On my blog and facebook I always emphasize how
important it is to build a strong basic foundation
and how important it is to practice repeatedly.
Here's another example.

Once I saw a very interesting TV program about
Japan's top gymnasts.

In the 2004 Olympic Games in Athens the Japanese
male gymnastics team in the all around event won
the gold medal for the first time since 1976.

The Japanese male gymnastics team was once the best,
surpassing the former Soviet Union.

In 1952 the Soviet Union male team in the all
around event won the gold medal.

In 1956 the Soviet Union male team in the all
around event won the gold medal, and the Japanese
team got the silver.

In 1960 The Japanese male team in the all around
event won the gold medal, and the Soviet Union got
the silver.

In 1964, 1968, 1972, and 1976 it was the same result.
So the Japanese team was the number one for many years.

After that, the Japanese team couldn't win the gold
medal anymore.
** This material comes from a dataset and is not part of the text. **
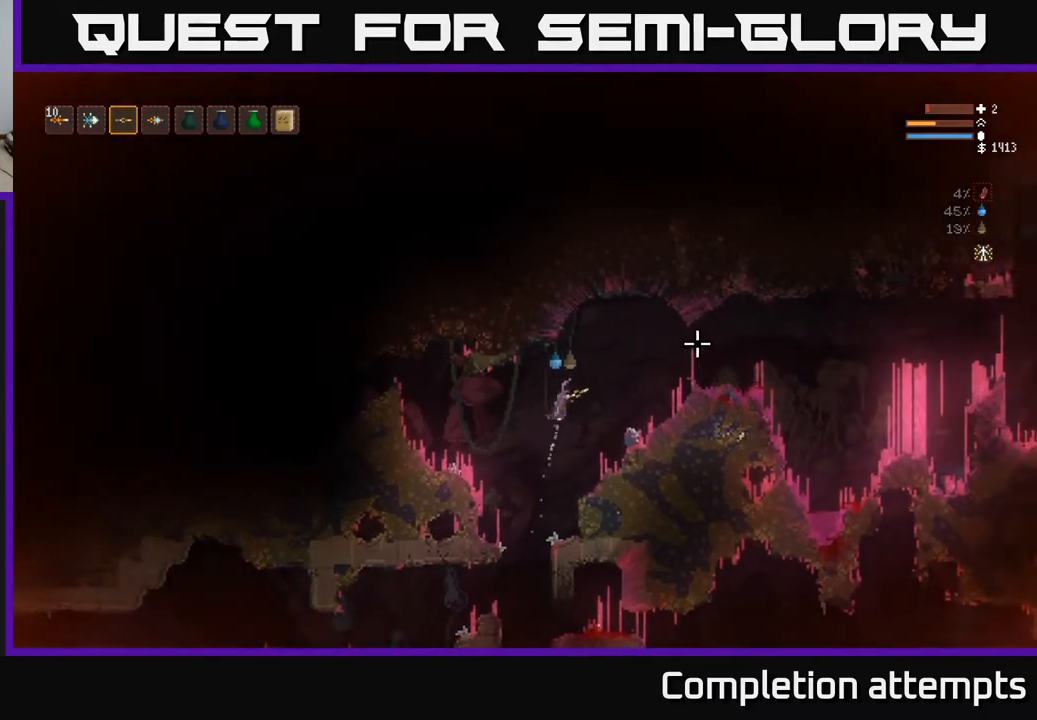
{"buttons": ["L2"], "left_stick": "right", "right_stick": "right", "events": [[17, "L2", "up"], [417, "L2", "down"]]}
They got the Bronze only twice.
The Soviet Union kept winning the gold medal repeatedly.

Then some Japanese gymnastics instructors, who are
former Olympic medalists, went to the former Soviet
Union and learned about how the Soviet team trained
in children.

They trained children in the basic movements over and
over again it seemed like forever. When the Japanese
team kept winning the gold medal, they stopped this
endless basic training method.

In fact the former Soviet Union team learned this
from Japan after they lost out to Japan in the Olympics
for several times.

The Soviet team visited Japan and learned about how
the Japanese team was training in children.
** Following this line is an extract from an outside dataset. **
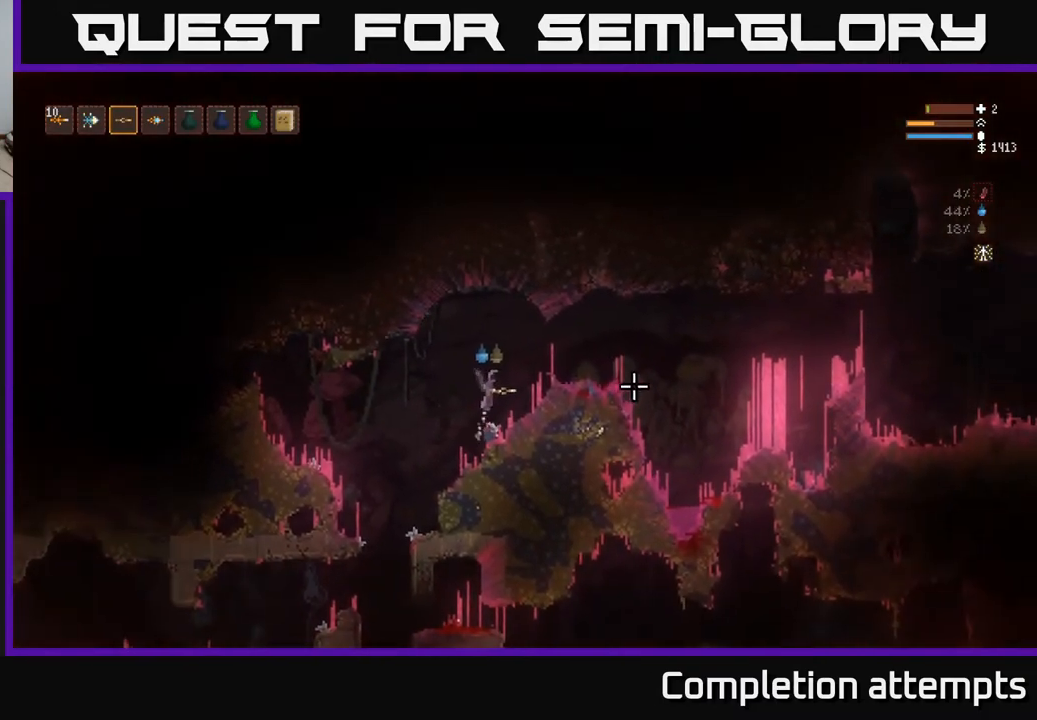
{"buttons": [], "left_stick": "right", "right_stick": "right", "events": [[50, "L2", "up"], [167, "L2", "down"], [267, "L2", "up"]]}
And the Soviet team started training in their students
the exact same way; eventually they started winning
the gold medals again.

So the Japanese team went back and started teaching
children an old-fashioned way, and after some years,
their efforts paid off.

In the 2000 summer Olympics the Japanese male gymnast
team won the gold medal again. In the 2004 Olympics
they won the silver.

Moreover, Kohei Uchimura, Japan's best gymnast, won
all-around finals in the 2011 World Championships
in Tokyo, Japan.

This was his third All Around World Championships win;
he is the first person in history to achieve this.
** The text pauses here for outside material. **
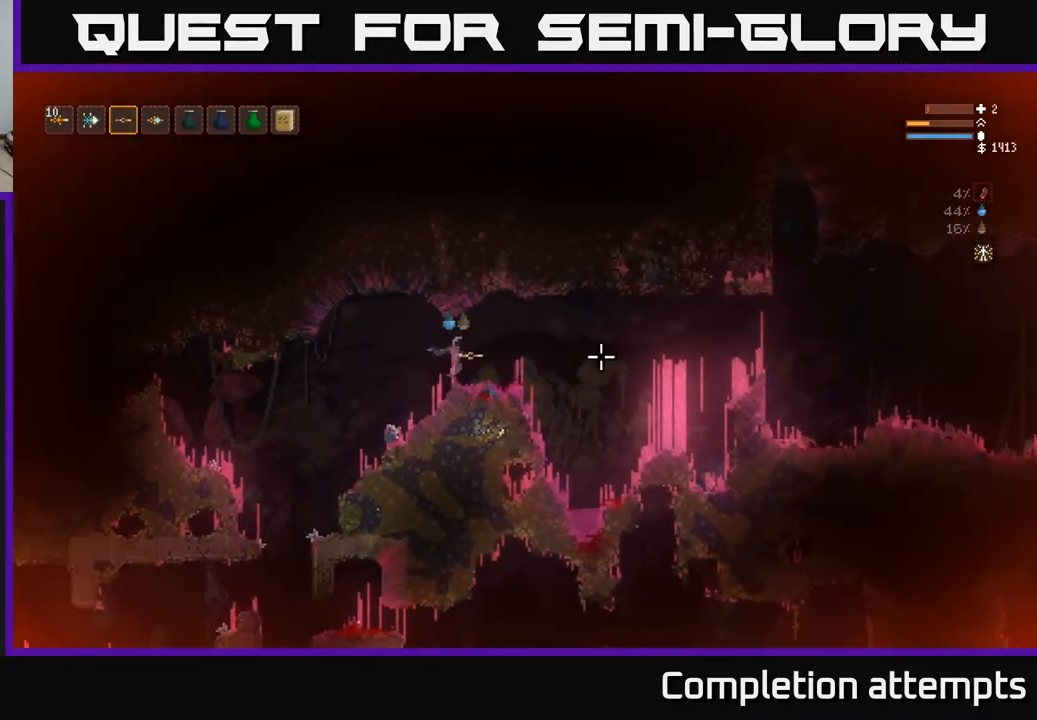
{"buttons": ["L2"], "left_stick": "right", "right_stick": "right", "events": [[500, "L2", "down"]]}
I read somewhere that in South Korea children have to
solve so many basic problems repeatedly. So I think
there are similarities about Go and gymnastics.
(If I'm wrong, please correct me... Thanks. )

When it comes to adult Go players, I also think it
is important to practice basics repeatedly because
unlike children it takes adults a long time to learn basics.

Go is one of the most difficult games, and you have
so many things to learn such as the opening, middle game,
the endgame, tesuji, and life-and-death, shape, invasion,
attack, defense, moyo, etc. It takes a long time to learn
each of them. Without learning the basics, it’s not easy
to become strong.

But when it comes to Go, some people don’t seem to care
about learning basics. Instead they keep playing…

When I think of the Olympic gymnastics, if you have 3-hour
free time, it seems like a good idea to study at least
2 hours to learn Go basics.

(When it comes to a tournament or the Go Congress,
it’s different. It’s a great to opportunity to play
many serious and casual games. You have the opportunity
to meet and make lots of Go friends and play with many
players. It happens only once a year! Please don’t miss it!)